*Source text*.
════════════════

At a special council meeting on Monday night, the council ramped up its support for the Derwent Valley Railway by voting unanimously in favour of a raft of recommendations.
DVR secretary Owen Andrews, who attended the meeting, described the decision as a “real turning point”.
“For them to reaffirm their support with a unanimous vote, they’ve made it very clear that they are 100 per cent behind this project,” he said.
The DVR wants to re-establish 42km of disused tracks for a tourist railway between New Norfolk and Mt Field National Park.
The railway has been struggling for more than a decade to gain permission to run on the Derwent Valley Line, which is only used by freight trains between Boyer and Bridgewater.
Mr Andrews believes the railway will bring thousands of tourists to the region and give them a reason to stay longer.
A volunteer guards the Valleyfield level crossing as a Derwent Valley Railway locomotive heads to Hayes in 2000.“We’re talking about revitalising the valley at the end of the day, we’re talking about creating jobs and economic prosperity, drawing people to the region,” he said.
“The council also voted to give us some support in overcoming the ongoing issue of access to the Derwent Valley Line, which has been probably our biggest hurdle.

════════════════

(Layout region records)
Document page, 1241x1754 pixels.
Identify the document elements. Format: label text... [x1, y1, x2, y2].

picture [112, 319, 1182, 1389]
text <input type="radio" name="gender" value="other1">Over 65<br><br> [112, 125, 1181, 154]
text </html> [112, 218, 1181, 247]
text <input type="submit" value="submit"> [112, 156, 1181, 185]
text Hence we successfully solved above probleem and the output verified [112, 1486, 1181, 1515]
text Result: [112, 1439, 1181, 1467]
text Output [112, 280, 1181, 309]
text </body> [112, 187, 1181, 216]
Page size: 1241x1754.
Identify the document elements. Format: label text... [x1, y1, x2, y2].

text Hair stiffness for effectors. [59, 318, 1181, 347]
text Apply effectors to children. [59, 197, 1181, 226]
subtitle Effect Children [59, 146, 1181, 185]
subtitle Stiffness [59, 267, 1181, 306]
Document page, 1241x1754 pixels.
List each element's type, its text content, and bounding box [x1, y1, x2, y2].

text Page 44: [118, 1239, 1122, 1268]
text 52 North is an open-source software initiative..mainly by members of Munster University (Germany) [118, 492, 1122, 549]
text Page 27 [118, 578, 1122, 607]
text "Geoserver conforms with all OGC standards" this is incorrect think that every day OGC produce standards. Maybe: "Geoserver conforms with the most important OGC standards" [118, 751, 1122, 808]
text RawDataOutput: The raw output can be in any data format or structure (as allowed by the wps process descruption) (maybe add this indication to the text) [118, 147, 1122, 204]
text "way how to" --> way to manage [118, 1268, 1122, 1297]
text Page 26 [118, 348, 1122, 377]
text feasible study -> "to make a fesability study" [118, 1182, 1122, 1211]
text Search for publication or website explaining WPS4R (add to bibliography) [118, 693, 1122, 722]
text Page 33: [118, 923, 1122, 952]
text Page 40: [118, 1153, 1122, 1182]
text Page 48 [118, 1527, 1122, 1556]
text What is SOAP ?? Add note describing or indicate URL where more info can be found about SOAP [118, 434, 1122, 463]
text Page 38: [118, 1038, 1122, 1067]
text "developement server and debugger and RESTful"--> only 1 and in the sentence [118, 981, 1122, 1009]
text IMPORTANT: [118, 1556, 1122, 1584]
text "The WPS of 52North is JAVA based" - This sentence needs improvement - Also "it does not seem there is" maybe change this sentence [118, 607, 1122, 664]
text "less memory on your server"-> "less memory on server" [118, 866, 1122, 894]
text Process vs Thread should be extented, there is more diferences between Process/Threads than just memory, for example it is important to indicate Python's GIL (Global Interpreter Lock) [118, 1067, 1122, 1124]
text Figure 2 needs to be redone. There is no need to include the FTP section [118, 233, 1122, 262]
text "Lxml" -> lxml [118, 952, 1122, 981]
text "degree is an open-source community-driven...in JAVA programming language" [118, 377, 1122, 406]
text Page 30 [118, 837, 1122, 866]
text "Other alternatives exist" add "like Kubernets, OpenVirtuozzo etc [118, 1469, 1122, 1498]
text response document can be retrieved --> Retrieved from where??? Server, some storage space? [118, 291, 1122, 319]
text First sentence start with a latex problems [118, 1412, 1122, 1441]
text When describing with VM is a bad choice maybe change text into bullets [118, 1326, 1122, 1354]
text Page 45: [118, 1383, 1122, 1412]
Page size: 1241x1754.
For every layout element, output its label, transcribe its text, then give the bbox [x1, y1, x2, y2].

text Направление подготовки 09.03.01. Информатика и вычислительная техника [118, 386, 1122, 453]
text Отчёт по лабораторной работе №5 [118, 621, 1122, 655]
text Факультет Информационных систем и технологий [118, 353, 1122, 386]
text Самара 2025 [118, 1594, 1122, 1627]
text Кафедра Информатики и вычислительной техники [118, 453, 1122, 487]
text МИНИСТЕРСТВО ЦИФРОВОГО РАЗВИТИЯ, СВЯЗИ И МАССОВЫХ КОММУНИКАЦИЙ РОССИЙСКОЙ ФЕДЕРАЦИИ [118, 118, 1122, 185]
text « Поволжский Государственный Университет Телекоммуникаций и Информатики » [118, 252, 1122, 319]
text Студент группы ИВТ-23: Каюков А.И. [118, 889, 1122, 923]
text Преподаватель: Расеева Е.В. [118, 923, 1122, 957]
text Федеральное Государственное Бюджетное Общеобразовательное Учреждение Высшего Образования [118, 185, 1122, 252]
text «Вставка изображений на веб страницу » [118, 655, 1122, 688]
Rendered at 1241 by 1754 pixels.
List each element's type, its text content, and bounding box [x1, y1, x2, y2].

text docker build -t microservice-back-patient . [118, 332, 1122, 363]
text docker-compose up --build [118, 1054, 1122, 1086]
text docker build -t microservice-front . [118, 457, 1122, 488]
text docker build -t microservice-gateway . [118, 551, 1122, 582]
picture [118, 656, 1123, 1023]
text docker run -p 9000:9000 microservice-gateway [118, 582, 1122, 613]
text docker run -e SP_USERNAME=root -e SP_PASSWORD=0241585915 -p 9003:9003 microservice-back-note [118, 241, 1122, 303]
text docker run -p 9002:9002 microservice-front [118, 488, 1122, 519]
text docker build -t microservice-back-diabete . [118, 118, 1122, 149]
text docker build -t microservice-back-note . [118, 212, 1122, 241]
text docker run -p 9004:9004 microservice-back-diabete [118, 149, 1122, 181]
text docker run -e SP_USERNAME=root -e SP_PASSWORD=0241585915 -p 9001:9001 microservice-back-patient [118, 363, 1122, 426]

════════════════

*Your tasks*.
**a)** Reproduce the Derwent Valley Railway article word for word, from its first sentence to its last.
**b)** In the records, start at the line containing "text Page 44: [118, 1239, 1122, 1268]" and stop after the line containing "607, 1122, 664]". Convert only those lines into a JSON list of strings, one string per line, with blank lines omitted.

*Solution set*.
**a)**
At a special council meeting on Monday night, the council ramped up its support for the Derwent Valley Railway by voting unanimously in favour of a raft of recommendations.
DVR secretary Owen Andrews, who attended the meeting, described the decision as a “real turning point”.
“For them to reaffirm their support with a unanimous vote, they’ve made it very clear that they are 100 per cent behind this project,” he said.
The DVR wants to re-establish 42km of disused tracks for a tourist railway between New Norfolk and Mt Field National Park.
The railway has been struggling for more than a decade to gain permission to run on the Derwent Valley Line, which is only used by freight trains between Boyer and Bridgewater.
Mr Andrews believes the railway will bring thousands of tourists to the region and give them a reason to stay longer.
A volunteer guards the Valleyfield level crossing as a Derwent Valley Railway locomotive heads to Hayes in 2000.“We’re talking about revitalising the valley at the end of the day, we’re talking about creating jobs and economic prosperity, drawing people to the region,” he said.
“The council also voted to give us some support in overcoming the ongoing issue of access to the Derwent Valley Line, which has been probably our biggest hurdle.

**b)**
[
  "text Page 44: [118, 1239, 1122, 1268]",
  "text 52 North is an open-source software initiative..mainly by members of Munster University (Germany) [118, 492, 1122, 549]",
  "text Page 27 [118, 578, 1122, 607]",
  "text \"Geoserver conforms with all OGC standards\" this is incorrect think that every day OGC produce standards. Maybe: \"Geoserver conforms with the most important OGC standards\" [118, 751, 1122, 808]",
  "text RawDataOutput: The raw output can be in any data format or structure (as allowed by the wps process descruption) (maybe add this indication to the text) [118, 147, 1122, 204]",
  "text \"way how to\" --> way to manage [118, 1268, 1122, 1297]",
  "text Page 26 [118, 348, 1122, 377]",
  "text feasible study -> \"to make a fesability study\" [118, 1182, 1122, 1211]",
  "text Search for publication or website explaining WPS4R (add to bibliography) [118, 693, 1122, 722]",
  "text Page 33: [118, 923, 1122, 952]",
  "text Page 40: [118, 1153, 1122, 1182]",
  "text Page 48 [118, 1527, 1122, 1556]",
  "text What is SOAP ?? Add note describing or indicate URL where more info can be found about SOAP [118, 434, 1122, 463]",
  "text Page 38: [118, 1038, 1122, 1067]",
  "text \"developement server and debugger and RESTful\"--> only 1 and in the sentence [118, 981, 1122, 1009]",
  "text IMPORTANT: [118, 1556, 1122, 1584]",
  "text \"The WPS of 52North is JAVA based\" - This sentence needs improvement - Also \"it does not seem there is\" maybe change this sentence [118, 607, 1122, 664]"
]